(Beginning of GIVEN DATA)

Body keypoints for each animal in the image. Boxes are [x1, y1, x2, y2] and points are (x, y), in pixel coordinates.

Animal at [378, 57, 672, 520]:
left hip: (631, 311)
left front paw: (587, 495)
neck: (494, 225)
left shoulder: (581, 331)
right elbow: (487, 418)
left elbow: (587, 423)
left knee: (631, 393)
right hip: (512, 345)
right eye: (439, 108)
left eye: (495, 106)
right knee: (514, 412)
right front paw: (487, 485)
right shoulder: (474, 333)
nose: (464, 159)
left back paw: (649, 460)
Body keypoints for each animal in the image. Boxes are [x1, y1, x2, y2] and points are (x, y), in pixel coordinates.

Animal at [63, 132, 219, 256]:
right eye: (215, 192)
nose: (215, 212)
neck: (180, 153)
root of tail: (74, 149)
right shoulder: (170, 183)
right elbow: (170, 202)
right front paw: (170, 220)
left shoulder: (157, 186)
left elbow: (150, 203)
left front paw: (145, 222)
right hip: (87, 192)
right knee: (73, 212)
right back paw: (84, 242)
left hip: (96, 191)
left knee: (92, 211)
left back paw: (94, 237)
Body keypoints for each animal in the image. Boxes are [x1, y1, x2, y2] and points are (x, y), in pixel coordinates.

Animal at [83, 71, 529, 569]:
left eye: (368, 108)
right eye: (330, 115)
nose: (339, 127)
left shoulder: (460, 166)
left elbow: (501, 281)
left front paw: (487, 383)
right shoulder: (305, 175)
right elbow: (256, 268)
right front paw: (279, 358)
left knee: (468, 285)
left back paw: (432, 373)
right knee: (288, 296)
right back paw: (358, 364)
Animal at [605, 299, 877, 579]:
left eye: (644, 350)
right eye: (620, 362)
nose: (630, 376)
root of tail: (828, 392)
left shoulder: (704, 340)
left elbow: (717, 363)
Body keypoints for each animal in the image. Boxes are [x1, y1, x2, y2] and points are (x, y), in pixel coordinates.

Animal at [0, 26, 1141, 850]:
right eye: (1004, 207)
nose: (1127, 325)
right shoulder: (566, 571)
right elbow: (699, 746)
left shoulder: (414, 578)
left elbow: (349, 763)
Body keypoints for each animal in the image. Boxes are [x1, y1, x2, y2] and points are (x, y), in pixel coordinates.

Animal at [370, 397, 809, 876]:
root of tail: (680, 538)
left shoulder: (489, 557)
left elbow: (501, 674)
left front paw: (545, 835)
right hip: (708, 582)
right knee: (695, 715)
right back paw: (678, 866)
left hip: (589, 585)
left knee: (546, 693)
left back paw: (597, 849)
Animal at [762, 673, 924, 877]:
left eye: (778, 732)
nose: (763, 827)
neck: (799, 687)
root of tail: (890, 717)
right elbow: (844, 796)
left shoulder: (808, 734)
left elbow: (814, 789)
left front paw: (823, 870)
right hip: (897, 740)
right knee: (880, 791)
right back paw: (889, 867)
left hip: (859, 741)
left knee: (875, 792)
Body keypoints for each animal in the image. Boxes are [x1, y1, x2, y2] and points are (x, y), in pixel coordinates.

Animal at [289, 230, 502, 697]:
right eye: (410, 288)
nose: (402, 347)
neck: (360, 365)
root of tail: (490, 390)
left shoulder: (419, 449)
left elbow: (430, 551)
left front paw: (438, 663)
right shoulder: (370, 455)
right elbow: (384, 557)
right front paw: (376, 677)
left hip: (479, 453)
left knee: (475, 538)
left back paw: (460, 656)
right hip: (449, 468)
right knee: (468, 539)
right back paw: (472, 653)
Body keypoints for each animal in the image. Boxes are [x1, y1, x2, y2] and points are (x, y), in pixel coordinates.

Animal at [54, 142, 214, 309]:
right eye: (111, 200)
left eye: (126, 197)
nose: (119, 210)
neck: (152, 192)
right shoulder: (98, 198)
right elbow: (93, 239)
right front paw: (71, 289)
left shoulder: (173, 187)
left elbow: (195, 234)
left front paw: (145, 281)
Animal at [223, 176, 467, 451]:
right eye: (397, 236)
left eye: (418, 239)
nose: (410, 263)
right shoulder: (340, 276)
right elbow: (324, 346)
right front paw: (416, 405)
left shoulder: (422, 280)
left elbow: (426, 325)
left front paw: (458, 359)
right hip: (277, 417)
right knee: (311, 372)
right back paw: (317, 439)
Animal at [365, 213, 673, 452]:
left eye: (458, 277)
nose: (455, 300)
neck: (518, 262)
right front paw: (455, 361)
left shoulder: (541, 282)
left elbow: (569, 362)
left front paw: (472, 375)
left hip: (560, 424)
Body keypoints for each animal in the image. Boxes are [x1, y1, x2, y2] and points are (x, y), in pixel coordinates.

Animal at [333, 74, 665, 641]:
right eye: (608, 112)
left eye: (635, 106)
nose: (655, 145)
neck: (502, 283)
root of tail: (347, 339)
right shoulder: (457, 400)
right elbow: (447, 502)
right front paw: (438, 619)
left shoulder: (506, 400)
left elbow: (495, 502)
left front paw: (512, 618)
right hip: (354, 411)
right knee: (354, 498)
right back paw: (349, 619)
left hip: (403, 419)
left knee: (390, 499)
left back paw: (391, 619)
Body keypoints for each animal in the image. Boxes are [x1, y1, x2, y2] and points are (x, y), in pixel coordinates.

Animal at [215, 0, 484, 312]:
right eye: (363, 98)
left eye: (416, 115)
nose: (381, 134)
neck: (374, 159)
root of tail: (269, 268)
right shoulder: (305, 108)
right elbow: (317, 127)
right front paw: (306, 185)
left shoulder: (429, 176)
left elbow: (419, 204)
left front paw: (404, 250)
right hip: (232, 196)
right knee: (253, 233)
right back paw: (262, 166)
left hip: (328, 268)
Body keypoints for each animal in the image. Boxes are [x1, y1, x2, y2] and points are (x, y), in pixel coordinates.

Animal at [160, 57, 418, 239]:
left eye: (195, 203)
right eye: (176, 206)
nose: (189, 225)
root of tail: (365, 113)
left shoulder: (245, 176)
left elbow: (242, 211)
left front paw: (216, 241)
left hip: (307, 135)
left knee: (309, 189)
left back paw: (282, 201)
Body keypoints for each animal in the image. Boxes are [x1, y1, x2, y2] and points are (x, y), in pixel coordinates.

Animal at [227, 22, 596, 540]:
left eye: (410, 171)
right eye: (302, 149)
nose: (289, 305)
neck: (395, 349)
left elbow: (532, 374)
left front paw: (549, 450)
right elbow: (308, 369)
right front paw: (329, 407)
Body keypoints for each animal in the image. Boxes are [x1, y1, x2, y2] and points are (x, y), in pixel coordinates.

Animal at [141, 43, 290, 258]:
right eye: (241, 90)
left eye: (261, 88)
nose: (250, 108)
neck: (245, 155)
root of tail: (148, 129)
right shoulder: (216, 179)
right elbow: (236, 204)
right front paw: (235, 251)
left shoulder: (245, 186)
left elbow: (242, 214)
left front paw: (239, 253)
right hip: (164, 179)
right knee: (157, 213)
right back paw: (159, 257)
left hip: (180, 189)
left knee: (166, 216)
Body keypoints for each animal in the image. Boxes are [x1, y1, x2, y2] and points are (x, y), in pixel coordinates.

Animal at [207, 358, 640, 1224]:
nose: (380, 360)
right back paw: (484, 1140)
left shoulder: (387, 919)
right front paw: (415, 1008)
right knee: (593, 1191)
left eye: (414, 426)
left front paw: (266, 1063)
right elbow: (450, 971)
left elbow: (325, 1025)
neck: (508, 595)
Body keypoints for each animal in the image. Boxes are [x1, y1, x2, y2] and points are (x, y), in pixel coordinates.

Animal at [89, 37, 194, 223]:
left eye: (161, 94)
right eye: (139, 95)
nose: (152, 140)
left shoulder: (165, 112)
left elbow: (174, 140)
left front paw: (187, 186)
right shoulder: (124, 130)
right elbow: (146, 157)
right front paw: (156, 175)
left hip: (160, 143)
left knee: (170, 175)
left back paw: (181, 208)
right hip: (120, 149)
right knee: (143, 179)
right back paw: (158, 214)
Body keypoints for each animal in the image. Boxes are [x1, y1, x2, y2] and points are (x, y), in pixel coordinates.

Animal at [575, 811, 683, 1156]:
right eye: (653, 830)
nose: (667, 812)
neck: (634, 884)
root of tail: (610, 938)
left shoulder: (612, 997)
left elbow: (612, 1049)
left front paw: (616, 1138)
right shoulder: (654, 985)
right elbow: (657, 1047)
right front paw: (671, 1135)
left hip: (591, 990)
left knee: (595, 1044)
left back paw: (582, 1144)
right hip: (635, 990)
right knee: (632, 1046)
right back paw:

(End of GIVEN DATA)

** WHAT IS BEING ASKED **
Please copy out each line of the data in which the word "neck" occurs.

** SOLVED EXERCISE **
neck: (494, 225)
neck: (180, 153)
neck: (799, 687)
neck: (360, 365)
neck: (152, 192)
neck: (518, 262)
neck: (502, 283)
neck: (374, 159)
neck: (395, 349)
neck: (245, 155)
neck: (508, 595)
neck: (634, 884)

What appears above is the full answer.